Sunday, December 29, 2013

How childhood stress affects us negatively as adults

Living with domestic violence, living in poverty or in a threatening neighbourhood, being made to work in uncomfortable or unsafe conditions or living with a family or orphanage where one experiences abuse or neglect are just some of the chronic stressors some people experienced as children.

We’ve seen how some of these children grow up and turn to alcohol, drugs or sex to escape reality. It’s common knowledge that a bad childhood leaves emotional scars that remains with us through adulthood and affects how we think and act, but what do scientific findings say about this?
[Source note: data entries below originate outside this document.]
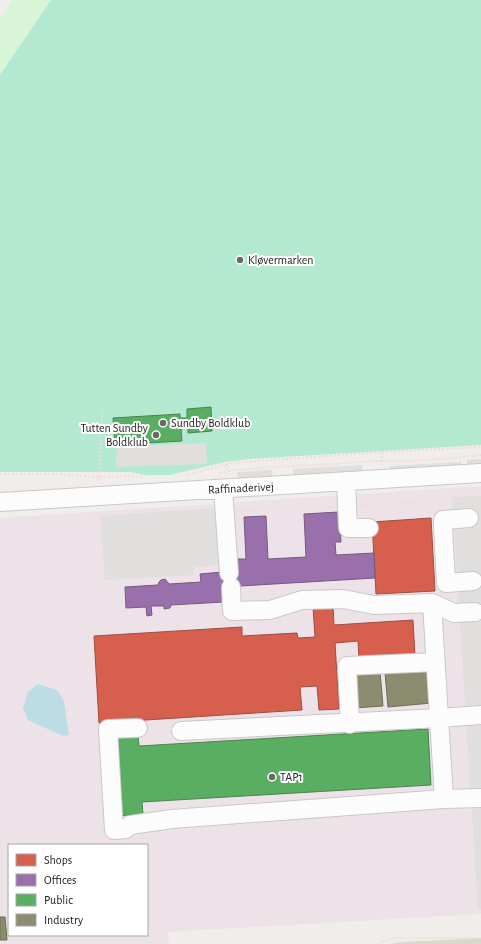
<svg xmlns="http://www.w3.org/2000/svg" width="481" height="944" viewBox="0 0 481 944" font-family="'Alegreya Sans',sans-serif">
	<rect width="100%" height="100%" fill="#f0edea"/>
	<!-- industrial -->
	<path fill="#eee2e9" fill-rule="evenodd" d="M 481,486 L 481,914 L 168,932 L 169,944 L 0,944 L 0,518 ZM 9,845 L 147,845 L 147,935 L 9,935 Z"/>
	<!-- construction -->
	<path fill="#dad8cb" d="M 481,938 L 481,944 L 390,944 L 403,942 Z"/>
	<!-- park -->
	<path fill="#d8f6d7" d="M 12,0 L 51,0 L 0,75 L 0,20 Z"/>
	<!-- pitch -->
	<path fill="#b4e9d1" d="M 51,0 L 481,0 L 481,445 L 249,459 L 225,462 L 170,475 L 145,475 L 131,472 L 0,472 L 0,75 Z"/>
	<!-- parking -->
	<path fill="#e0dfde" d="M 206,443 L 207,464 L 116,467 L 117,447 Z
		M 481,459 L 481,468 L 467,469 L 467,460 Z
		M 461,462 L 461,470 L 390,473 L 390,466 Z
		M 362,465 L 363,475 L 294,478 L 293,469 Z
		M 272,470 L 273,480 L 238,481 L 237,472 Z
		M 481,496 L 481,909 L 478,909 L 452,497 Z
		M 215,508 L 222,565 L 194,567 L 194,575 L 105,580 L 100,516 Z"/>
	<!-- water -->
	<path fill="#bcdde4" d="M 38,684 L 57,690 L 64,701 L 69,735 L 63,736 L 28,720 L 23,708 L 28,692 Z"/>
	<!-- shops -->
	<path fill="#d6604d" stroke="#a04d40" d="M 431,518 L 435,591 L 376,594 L 372,522 Z
		M 333,606 L 334,625 L 413,620 L 415,656 L 359,659 L 358,641 L 335,643 L 339,709 L 319,710 L 317,686 L 300,687 L 302,710 L 99,723 L 94,636 L 242,627 L 242,636 L 297,633 L 298,638 L 315,637 L 313,607 Z"/>
	<!-- offices -->
	<path fill="#9970ab" stroke="#755982" d="M 339,512 L 341,542 L 335,542 L 336,555 L 374,553 L 375,578 L 223,587 L 222,573 L 235,559 L 246,559 L 244,517 L 266,516 L 268,559 L 306,557 L 304,514 Z
		M 222,572 L 224,602 L 171,605 L 170,608 L 164,609 L 164,606 L 151,606 L 152,615 L 147,616 L 146,607 L 126,608 L 125,587 L 158,585 L 159,582 L 161,580 L 165,579 L 169,584 L 201,582 L 200,574 Z"/>
	<!-- public -->
	<path fill="#5aae61" stroke="#49844e" d="M 211,407 L 212,431 L 188,433 L 188,428 L 181,429 L 182,441 L 115,445 L 113,418 L 180,414 L 180,418 L 187,418 L 187,409 Z
		M 428,729 L 431,785 L 142,802 L 143,814 L 116,816 L 112,737 L 138,735 L 139,746 Z"/>
	<!-- industry -->
	<path fill="#8c8c6e" stroke="#6c6c57" d="M 430,670 L 432,703 L 388,707 L 385,673 Z
		M 380,671 L 383,706 L 354,708 L 351,673 Z
		M 0,917 L 5,917 L 7,940 L 0,940 Z"/>
	<g fill="none" stroke-linecap="round" stroke-linejoin="round">
		<!-- minor casing -->
		<g stroke="#c9c8c6" stroke-width="20">
			<path id="minor" d="M 346,481 L 348,528 L 369,528
				M 223,489 L 229,573
				M 0,502 L 481,473
				M 469,518 L 443,520 L 443,527 L 446,583 L 473,581
				M 231,587 L 232,611 L 270,610 L 302,600 L 343,599 L 374,605 L 432,603 L 454,613 L 475,612
				M 350,724 L 347,666 L 436,662
				M 138,728 L 108,729 L 114,830 L 126,829 L 130,825 L 172,819 L 444,799 L 439,718 L 481,715
				M 181,731 L 439,718 L 432,603
				M 444,799 L 481,798"/>
		</g>
		<!-- path -->
		<path stroke="#eddcda" stroke-width="2" stroke-dasharray="2 2" stroke-linecap="butt" d="M 382,452 L 382,465
			M 226,464 L 227,472
			M 220,473 L 235,470 L 272,467 L 336,464 L 372,461 L 408,461 L 455,458 L 481,455
			M 0,474 L 58,474 L 99,477 L 130,476 L 144,477
			M 188,475 L 230,463 L 382,452 L 481,447
			M 99,481 L 102,412
			M 362,505 L 481,500
			M 101,511 L 102,521 L 108,530
			M 240,511 L 333,507
			M 378,944 L 391,938 L 481,938"/>
		<!-- minor -->
		<use href="#minor" stroke="#fdfcfc" stroke-width="18"/>
	</g>
	<!-- markers -->
	<g fill="#6a6968" stroke="#fff" stroke-width="1.5">
		<circle cx="240" cy="260" r="4"/>
		<circle cx="163" cy="423" r="4"/>
		<circle cx="156" cy="435" r="4"/>
		<circle cx="272" cy="777" r="4"/>
	</g>
	<g text-anchor="middle" dominant-baseline="central" stroke-width="4" stroke-linejoin="round" paint-order="stroke">
		<!-- poi labels -->
		<g font-size="12" fill="#222" stroke="#fff" text-anchor="start">
			<text x="248" y="260">Kløvermarken</text>
			<text x="171" y="423">Sundby Boldklub</text>
			<text x="148" y="428" text-anchor="end">Tutten Sundby<tspan x="148" dy="14">Boldklub</tspan></text>
			<text x="280" y="777">TAP1</text>
		</g>
		<!-- street labels -->
		<g font-size="12" fill="#222" stroke="#fff">
			<text transform="translate(241 488) rotate(-3)">Raffinaderivej</text>
		</g>
	</g>
	<!-- legend -->
	<rect x="8" y="844" width="140" height="92" fill="#ffffff" stroke="#a7a7a7"/>
	<rect x="16" y="854" width="20" height="12" fill="#d6604d" stroke="#a7a7a7"/>
	<text x="44" y="864" font-size="12" fill="#222222">Shops</text>
	<rect x="16" y="874" width="20" height="12" fill="#9970ab" stroke="#a7a7a7"/>
	<text x="44" y="884" font-size="12" fill="#222222">Offices</text>
	<rect x="16" y="894" width="20" height="12" fill="#5aae61" stroke="#a7a7a7"/>
	<text x="44" y="904" font-size="12" fill="#222222">Public</text>
	<rect x="16" y="914" width="20" height="12" fill="#8c8c6e" stroke="#a7a7a7"/>
	<text x="44" y="924" font-size="12" fill="#222222">Industry</text>
</svg>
A study published online in the Proceedings of the National Academy of Sciences has turned its particular focus on poverty and its relationship to how the brain works as an adult in terms of dealing with negative emotions. Researchers found that study participants who were from lower family incomes at age 9 showed more activity in the regions of the brain associated with psychological disorders related to emotions such as depression, anxiety, impulsive aggression and substance abuse when they became adults. These people showed less activity in the region of the brain known for its role in dealing with negative emotions.
Dr. K. Luan Phan, psychiatry professor at the University of Illinois at Chicago College of Medicine and senior author of the study said that the negative effect of poverty may lead to “a cascade of increasing risk factors” for the kids to fall into physical and psychological troubles in adulthood. The most important takeaway from the findings, according to Dr. Phan, was how much chronic stress an individual goes through from childhood through adolescence, and this determined the extent to which poverty affected brain functioning when dealing with emotions, particularly negative ones.

The Center on the Developing Child at Harvard University adds to this by saying that a childhood filled with positive experiences lays the foundation for healthy adults who are of great benefit to society by contributing in a valuable and productive way.